Re: [PATCH 00/15] net: taint when the device driver firmware crashes
From: Luis Chamberlain
Date: Mon May 11 2020 - 10:11:26 EST
On Sat, May 09, 2020 at 11:35:46AM -0700, Jakub Kicinski wrote:
> On Sat, 9 May 2020 04:35:37 +0000 Luis Chamberlain wrote:
> > Device driver firmware can crash, and sometimes, this can leave your
> > system in a state which makes the device or subsystem completely
> > useless. Detecting this by inspecting /proc/sys/kernel/tainted instead
> > of scraping some magical words from the kernel log, which is driver
> > specific, is much easier. So instead this series provides a helper which
> > lets drivers annotate this and shows how to use this on networking
> > drivers.
> >
> > My methodology for finding when firmware crashes is to git grep for
> > "crash" and then doing some study of the code to see if this indeed
> > a place where the firmware crashes. In some places this is quite
> > obvious.
> >
> > I'm starting off with networking first, if this gets merged later on I
> > can focus on the other drivers, but I already have some work done on
> > other subsytems.
> >
> > Review, flames, etc are greatly appreciated.
>
> Tainting itself may be useful, but that's just the first step. I'd much
> rather see folks start using the devlink health infrastructure. Devlink
> is netlink based, but it's _not_ networking specific (many of its
> optional features obviously are, but don't let that mislead you).
>
> With devlink health we get (a) a standard notification on the failure;
> (b) information/state dump in a (somewhat) structured form, which can be
> collected & shared with vendors; (c) automatic remediation (usually
> device reset of some scope).
It indeed sounds very useful!
> Now regarding the tainting - as I said it may be useful, but don't we
> have to define what constitutes a "firmware crash"?
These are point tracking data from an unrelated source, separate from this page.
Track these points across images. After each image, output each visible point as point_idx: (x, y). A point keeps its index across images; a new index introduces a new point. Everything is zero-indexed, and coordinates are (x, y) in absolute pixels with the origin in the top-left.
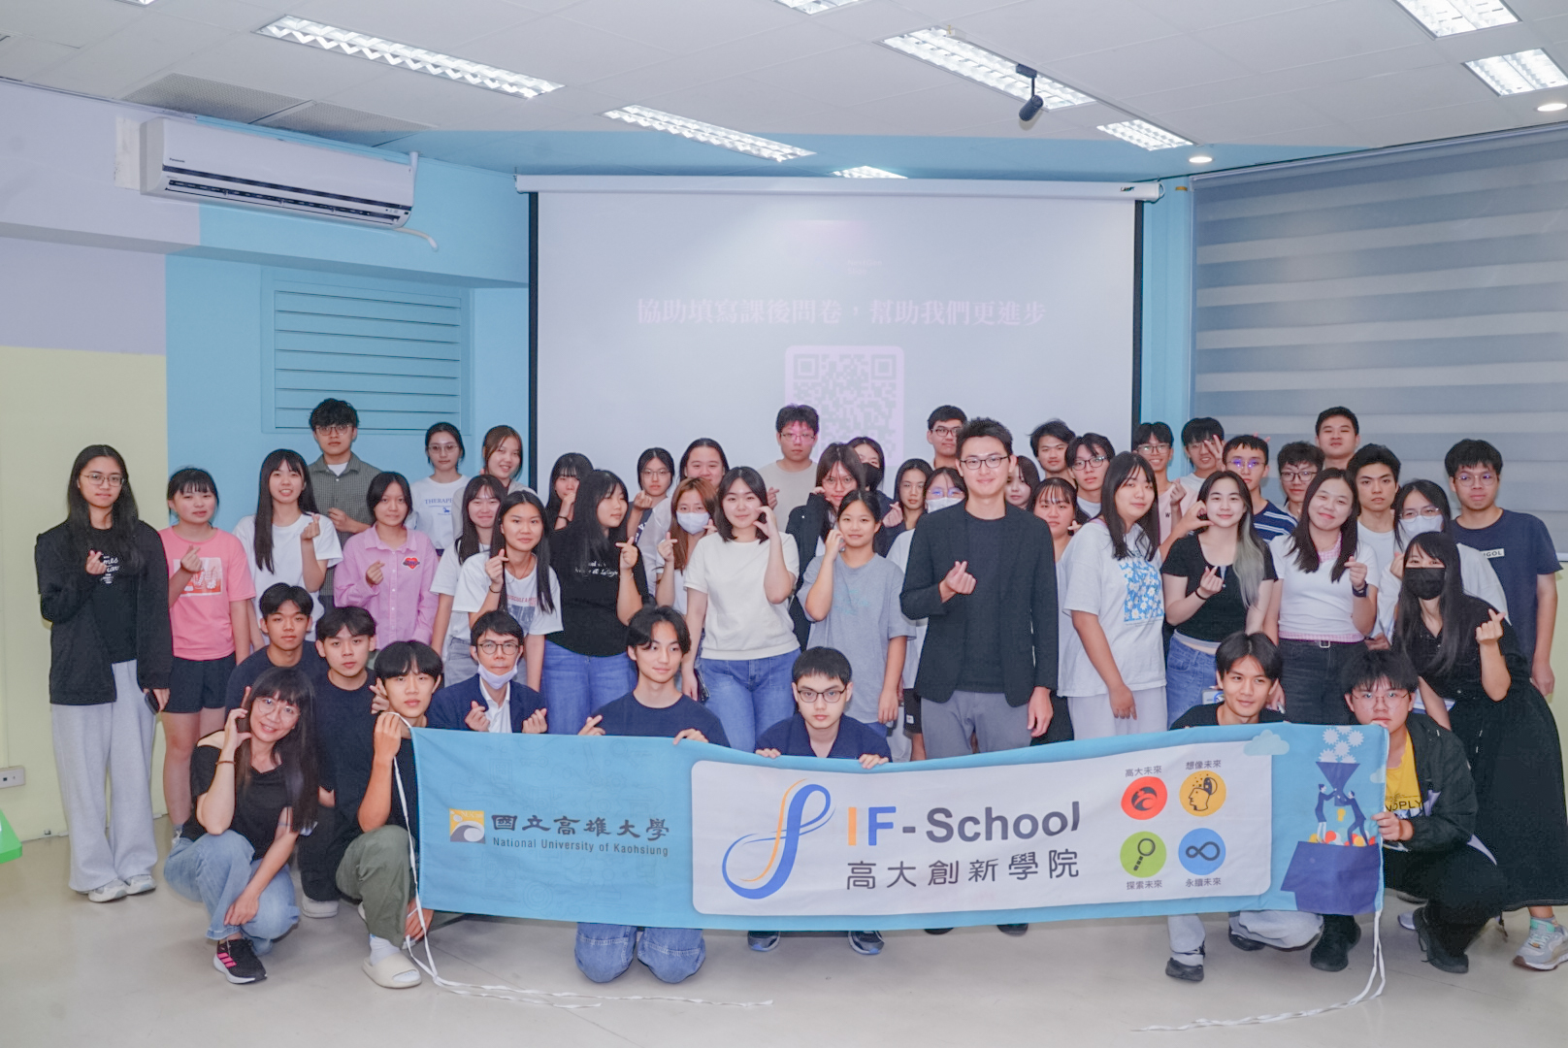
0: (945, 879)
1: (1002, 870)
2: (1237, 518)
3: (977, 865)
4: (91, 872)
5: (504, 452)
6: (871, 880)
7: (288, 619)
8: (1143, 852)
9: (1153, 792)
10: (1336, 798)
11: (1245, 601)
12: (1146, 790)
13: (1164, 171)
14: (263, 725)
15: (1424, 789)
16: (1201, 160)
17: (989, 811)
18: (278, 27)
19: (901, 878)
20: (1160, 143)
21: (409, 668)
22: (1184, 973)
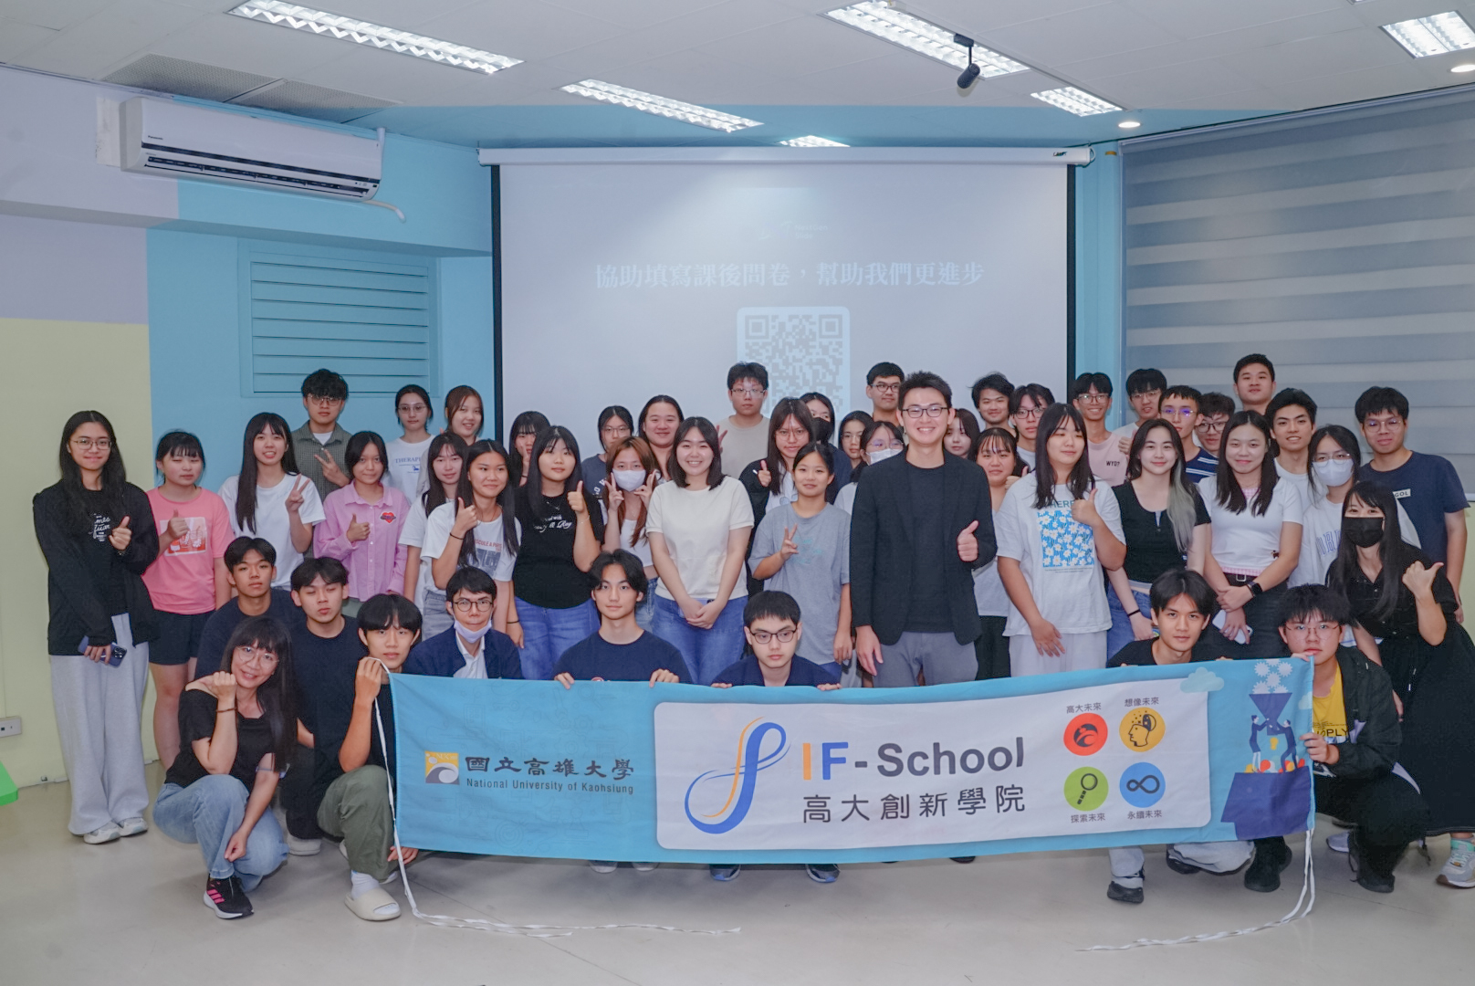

Yes indeed, I missed clarifying this in the documentation. I'll do so
in my next respin.
> There are many
> failure modes, some perfectly recoverable (e.g. processing queue hang),
> some mere bugs (e.g. device fails to initialize some functions). All of
> them may impact the functioning of the system. How do we choose those
> that taint?
Its up to the maintainers of the device driver, what I was aiming for
were those firmware crashes which indeed *can* have an impact on user
experience, and can *even* potentially require a driver removal / addition
to to get things back in order again.